Documento fuente ->
+---+

Urdangarin ocupaba el puesto de responsable de Telefónica en Estados Unidos con unas condiciones inmejorables: 1,5 millones de euros de salario anual más 1,2 millones de gastos adicionales. El duque de Palma presumía de haber logrado el contrato gracias a las gestiones hechas por su suegro con César Alierta y la compañía se hacía cargo de cualquier tipo de eventualidad en la que incurriera en Washington. Desde el colegio de los hijos a la vivienda, pasando por la seguridad. Ocho escoltas tenían asignados los Urdangarin-Borbón que se desplazaban con todoterrenos y se turnaban las veinticuatro horas del día. Telefónica lo pagaba todo. Hasta el cambio de colchones de la casa, que recién comprados y estrenados, tuvieron que ser reemplazados porque la infanta se quejaba amargamente de lo «duros» que eran.

El duque ocupaba una oficina testimonial, creada ex profeso para él, y tenía bajo su vara de mando la de Nueva York, que realmente era la operativa y en la que se cocinaban las decisiones relevantes de la compañía al otro lado del charco. Era un puesto, el suyo, representativo, vacío de contenido. Pero Urdangarin se lo tomó en serio, se creyó de verdad su nueva condición de responsable de la operadora en la primera potencia mundial y empezó a dar órdenes y a meditar decisiones importantes. Quería cambiar la estructura organizativa y que todos los empleados le reportaran al minuto sus movimientos.

La operadora, impulsada por un sector crítico de su consejo de administración, sopesó las consecuencias jurídicas de los actos llevados a cabo por su ilustre ejecutivo y encomendó al secretario general, el abogado del Estado Ramiro Sánchez de Lerín, que estudiase a fondo el sumario y calibrase las consecuencias. Tanto para el duque de Palma como, fundamentalmente, para la compañía, que iba a sufrir un desgaste inevitable.

Urdangarin reiteraba a los responsables de Telefónica que no había firmado «ni un solo cheque». «¡Ni uno solo!», enfatizaba con los ojos ausentes, descargando toda la responsabilidad en su socio Diego Torres. De ajustarse los hechos a la versión del yerno del rey, el duque de Palma podía tener escapatoria. Su defensa se centraría en su papel meramente institucional y trasladaría íntegra la culpa al que fue su vicepresidente. «El marrón que se lo coma Torres», cavilaba.

Si, efectivamente, Urdangarin decía la verdad, podía tener una puerta de salida, y Telefónica también. Si había sido engañado, si era una pobre víctima, un buen chico que cayó en las manos inadecuadas, se podía soñar con un arreglo decoroso. No obstante e independientemente de lo que se sustanciara en el procedimiento judicial, que se aventuraba largo y proceloso, lo más conveniente para Telefónica y para el duque de Palma, planteó un sector del consejo de administración, era que pidiera voluntariamente su baja para dedicarse en cuerpo y alma a defenderse. El mensaje le fue trasladado en persona al duque de Palma en Washington para alcanzar un acuerdo beneficioso para ambas partes y resolver su contrato. El nombre de Telefónica no se vería empañado por un escándalo que adoptaba ya dimensiones considerables y el marido de la infanta Cristina cobraría una sustanciosa indemnización con la que afrontaría con tranquilidad el futuro inmediato. La idea se la trasladó a Urdangarin Sánchez de Lerín y al duque le pilló tan por sorpresa que no contestó.

+---+

Extractos de datos ->
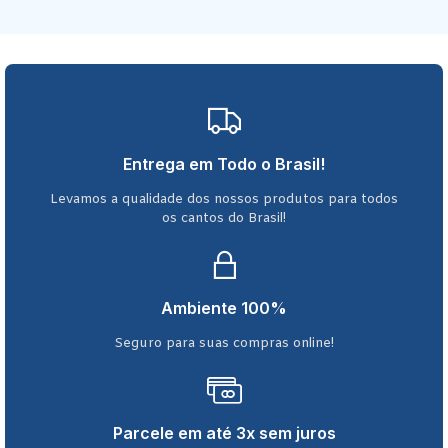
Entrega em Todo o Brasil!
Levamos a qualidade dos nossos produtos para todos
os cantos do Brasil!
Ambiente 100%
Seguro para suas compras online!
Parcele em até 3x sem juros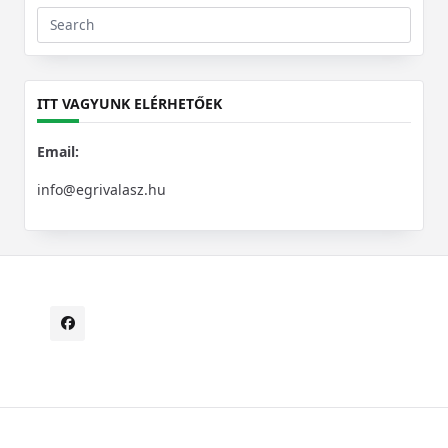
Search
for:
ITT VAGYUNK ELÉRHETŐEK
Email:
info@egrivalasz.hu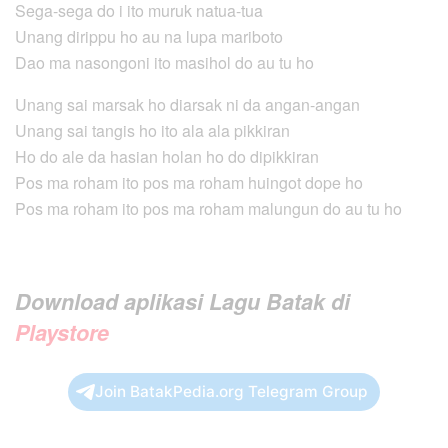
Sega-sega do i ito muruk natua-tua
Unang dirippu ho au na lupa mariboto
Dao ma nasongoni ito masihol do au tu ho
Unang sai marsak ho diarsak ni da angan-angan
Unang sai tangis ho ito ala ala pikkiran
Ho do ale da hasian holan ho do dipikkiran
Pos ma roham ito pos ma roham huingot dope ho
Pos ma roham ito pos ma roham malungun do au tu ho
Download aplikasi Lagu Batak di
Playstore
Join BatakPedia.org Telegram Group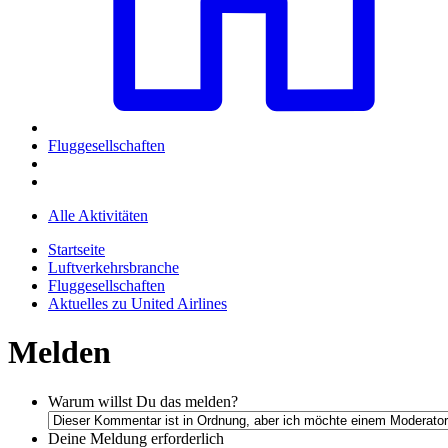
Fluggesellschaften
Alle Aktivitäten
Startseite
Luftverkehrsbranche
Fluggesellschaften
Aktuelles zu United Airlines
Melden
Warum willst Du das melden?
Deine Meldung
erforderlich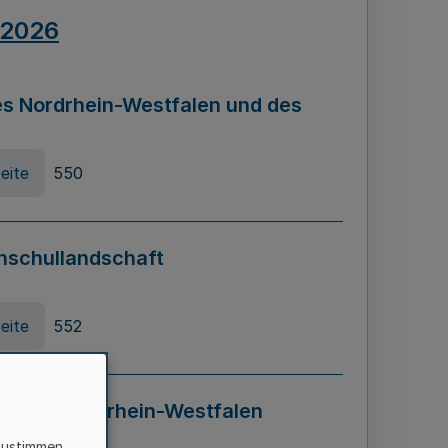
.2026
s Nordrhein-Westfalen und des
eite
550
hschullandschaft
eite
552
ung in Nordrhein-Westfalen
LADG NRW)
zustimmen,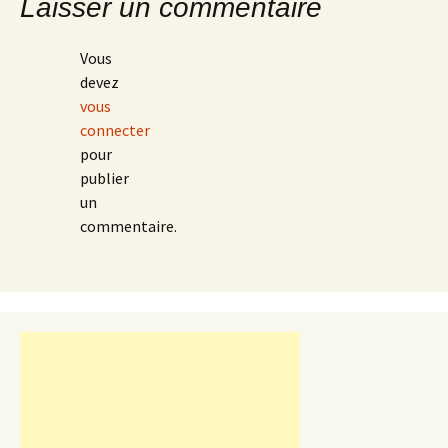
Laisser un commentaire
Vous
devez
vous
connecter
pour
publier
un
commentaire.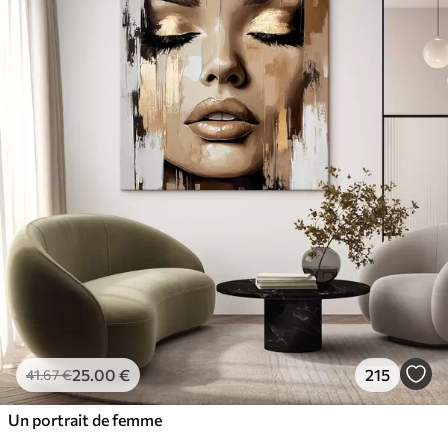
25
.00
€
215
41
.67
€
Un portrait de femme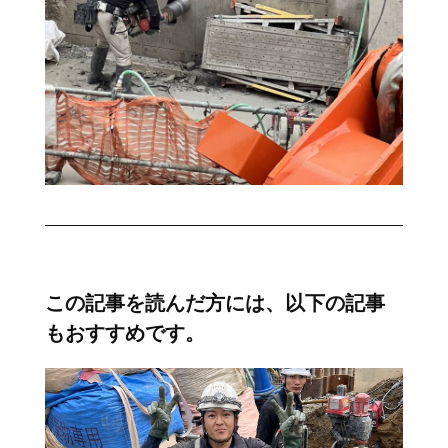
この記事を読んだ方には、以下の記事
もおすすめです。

+---+

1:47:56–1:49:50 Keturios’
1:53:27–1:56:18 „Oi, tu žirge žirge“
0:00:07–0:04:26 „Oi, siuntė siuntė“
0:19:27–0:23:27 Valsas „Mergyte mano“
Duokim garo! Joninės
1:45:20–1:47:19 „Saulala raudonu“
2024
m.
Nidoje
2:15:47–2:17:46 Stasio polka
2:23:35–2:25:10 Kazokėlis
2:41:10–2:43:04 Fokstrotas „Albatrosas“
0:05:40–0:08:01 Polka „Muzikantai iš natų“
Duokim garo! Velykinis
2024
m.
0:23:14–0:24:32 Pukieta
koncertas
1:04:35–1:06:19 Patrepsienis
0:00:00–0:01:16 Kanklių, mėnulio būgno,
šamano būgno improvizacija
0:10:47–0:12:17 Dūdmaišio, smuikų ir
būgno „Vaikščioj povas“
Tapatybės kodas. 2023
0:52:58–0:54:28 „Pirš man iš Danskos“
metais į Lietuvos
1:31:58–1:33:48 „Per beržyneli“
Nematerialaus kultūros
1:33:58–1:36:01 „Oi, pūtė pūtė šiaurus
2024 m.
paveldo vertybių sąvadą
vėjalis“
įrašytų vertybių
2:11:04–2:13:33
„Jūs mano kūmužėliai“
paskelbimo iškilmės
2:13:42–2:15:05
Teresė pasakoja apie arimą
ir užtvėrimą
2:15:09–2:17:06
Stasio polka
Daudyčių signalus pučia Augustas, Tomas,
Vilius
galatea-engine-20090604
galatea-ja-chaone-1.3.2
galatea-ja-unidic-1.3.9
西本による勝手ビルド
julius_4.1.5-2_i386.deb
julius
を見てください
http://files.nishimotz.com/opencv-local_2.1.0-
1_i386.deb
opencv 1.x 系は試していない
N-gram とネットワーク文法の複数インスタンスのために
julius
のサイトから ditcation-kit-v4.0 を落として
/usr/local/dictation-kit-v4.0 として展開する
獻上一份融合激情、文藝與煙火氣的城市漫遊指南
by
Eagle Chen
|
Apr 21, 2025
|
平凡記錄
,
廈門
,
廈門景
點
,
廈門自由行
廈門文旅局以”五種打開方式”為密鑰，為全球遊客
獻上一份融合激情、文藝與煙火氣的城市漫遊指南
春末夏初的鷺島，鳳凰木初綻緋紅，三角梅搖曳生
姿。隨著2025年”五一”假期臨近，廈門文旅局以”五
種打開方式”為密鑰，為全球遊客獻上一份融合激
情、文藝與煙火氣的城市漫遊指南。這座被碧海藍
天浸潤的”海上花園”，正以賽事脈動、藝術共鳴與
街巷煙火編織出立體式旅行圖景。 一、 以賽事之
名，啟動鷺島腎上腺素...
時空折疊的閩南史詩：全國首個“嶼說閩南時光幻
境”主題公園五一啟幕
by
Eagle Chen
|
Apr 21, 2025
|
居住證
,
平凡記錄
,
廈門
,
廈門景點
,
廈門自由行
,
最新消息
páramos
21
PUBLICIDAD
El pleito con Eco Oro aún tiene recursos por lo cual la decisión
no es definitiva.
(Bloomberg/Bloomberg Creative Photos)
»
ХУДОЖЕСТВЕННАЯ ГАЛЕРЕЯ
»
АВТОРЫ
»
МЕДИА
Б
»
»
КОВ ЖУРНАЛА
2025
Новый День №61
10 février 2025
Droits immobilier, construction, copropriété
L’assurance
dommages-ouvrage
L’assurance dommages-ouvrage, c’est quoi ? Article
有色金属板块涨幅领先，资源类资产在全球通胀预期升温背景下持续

+---+

Tus tareas ->
1. Según el texto sobre Urdangarin y Telefónica, ¿cuántos escoltas tenían asignados los Urdangarin-Borbón en Washington?
2. Prolonga el texto sobre Urdangarin y Telefónica a partir de su última frase.

Respuestas por tarea ->
1. Ocho escoltas.

2.
Solo tenía que firmar un comunicado. Dignificaría con él su posición y renunciaría a su condición de responsable en Estados Unidos de la operadora. Pero la mera posibilidad de quedarse en la calle, sin respaldo de la multinacional, le hizo palidecer y su imponente estructura de casi dos metros empezó a temblar en el salón de su vivienda del barrio de Chevy Chase. Su marcha supondría que tenía que cambiar su esquema de vida y hacerlo en el momento en el que era más vulnerable. Consideraba que el hecho de que Telefónica le retirase su apoyo constituía una condena anticipada. La cúpula del firmamento se derrumbaba, se le venía abajo y Telefónica no le podía dejar en la estacada.

Alierta y su guardia de corps atendieron a las razones humanitarias esgrimidas por Urdangarin, se solidarizaron con su soledad, la reina agradeció profusamente al presidente de la compañía lo que estaba haciendo por su hija y por su yerno en cada acto en el que coincidían —«muchas gracias por todo lo que estás haciendo por ellos, César»— y Telefónica resolvió mantenerle la confianza. Como hubieran hecho con cualquier otro alto directivo, pusieron a su disposición el gabinete jurídico de la casa para que recurriera a él en todo momento y le asignaron al letrado Marcos Fernández y al prestigioso asesor de imagen José María Urquijo. Telefónica le insistía en la necesidad de rodearse de un equipo jurídico multidisciplinar, de no confiar su defensa a un desconocido como Pascual Vives y de echarse en brazos cuanto antes de un abogado de primera división. Pero ni con esas.

—Yo solo confío en Mario. No quiero otro abogado que no sea él —repetía como un disco rayado. Se emperró con esa idea y de ahí no había quien le sacara de ella.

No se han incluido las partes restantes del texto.